● **TEXT**:
We will integrate this tiny service into the pipeline using AWS Step functions for easy orchestration and visualisation.

To create a Lambda function that can extract data from MySQL database we need to create a folder for our Lambda first. Create a new folder called stackand then folder calledmysql_connector` in it:

mkdir stack
cd stack
mkdir mysql_connector

Then we can use this code below (replace database connection settings with yours) to create app.py:


import os
import sys
import yaml
import logging
import pymysql

from datetime import datetime
import pytz

ENV = os.environ['ENV']
TESTING = os.environ['TESTING']
LAMBDA_PATH = os.environ['LAMBDA_PATH']
print('ENV: {}, Running locally: {}'.format(ENV, TESTING))

def get_work_dir(testing):
    if (testing == 'true'):
        return LAMBDA_PATH
    else:
        return '/var/task/' + LAMBDA_PATH

def get_settings(env, path):
    if (env == 'staging'):
        with open(path + "config/staging.yaml", "r") as f:
            config = yaml.load(f, Loader=yaml.FullLoader)
    elif (env == 'live'):
        with open(path + "config/production.yaml", "r") as f:
            config = yaml.load(f, Loader=yaml.FullLoader)
    elif (env == 'test'):
        with open(path + "config/test.yaml", "r") as f:
            config = yaml.load(f, Loader=yaml.FullLoader)
    else:
        print('No config found')
    return config

work_dir = get_work_dir(TESTING)
print('LAMBDA_PATH: {}'.format(work_dir))
config=get_settings(ENV, work_dir)
print(config)
DATA_S3 = config.get('S3dataLocation') # i.e. datalake.staging.something. Replace it with your unique bucket name.

logger = logging.getLogger()
logger.setLevel(logging.INFO)

● **Records from a collection**:
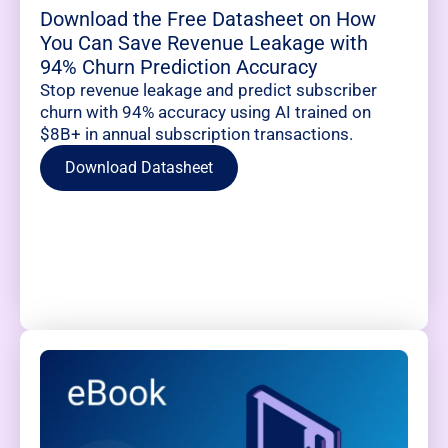
Download the Free Datasheet on How
You Can Save Revenue Leakage with
94% Churn Prediction Accuracy
Stop revenue leakage and predict subscriber
churn with 94% accuracy using AI trained on
$8B+ in annual subscription transactions.
Download Datasheet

● **WORK TO COMPLETE**:
a) Extract the entire text on building a Lambda function that pulls data from MySQL, word for word.
b) Pick out each line of the entries that contains the string "Download", matching its case.
The text and the entries come from different sources.

● **EXERCISE ANSWERS**:
a)
We will integrate this tiny service into the pipeline using AWS Step functions for easy orchestration and visualisation.

To create a Lambda function that can extract data from MySQL database we need to create a folder for our Lambda first. Create a new folder called stackand then folder calledmysql_connector` in it:

mkdir stack
cd stack
mkdir mysql_connector

Then we can use this code below (replace database connection settings with yours) to create app.py:


import os
import sys
import yaml
import logging
import pymysql

from datetime import datetime
import pytz

ENV = os.environ['ENV']
TESTING = os.environ['TESTING']
LAMBDA_PATH = os.environ['LAMBDA_PATH']
print('ENV: {}, Running locally: {}'.format(ENV, TESTING))

def get_work_dir(testing):
    if (testing == 'true'):
        return LAMBDA_PATH
    else:
        return '/var/task/' + LAMBDA_PATH

def get_settings(env, path):
    if (env == 'staging'):
        with open(path + "config/staging.yaml", "r") as f:
            config = yaml.load(f, Loader=yaml.FullLoader)
    elif (env == 'live'):
        with open(path + "config/production.yaml", "r") as f:
            config = yaml.load(f, Loader=yaml.FullLoader)
    elif (env == 'test'):
        with open(path + "config/test.yaml", "r") as f:
            config = yaml.load(f, Loader=yaml.FullLoader)
    else:
        print('No config found')
    return config

work_dir = get_work_dir(TESTING)
print('LAMBDA_PATH: {}'.format(work_dir))
config=get_settings(ENV, work_dir)
print(config)
DATA_S3 = config.get('S3dataLocation') # i.e. datalake.staging.something. Replace it with your unique bucket name.

logger = logging.getLogger()
logger.setLevel(logging.INFO)

b)
Download the Free Datasheet on How
Download Datasheet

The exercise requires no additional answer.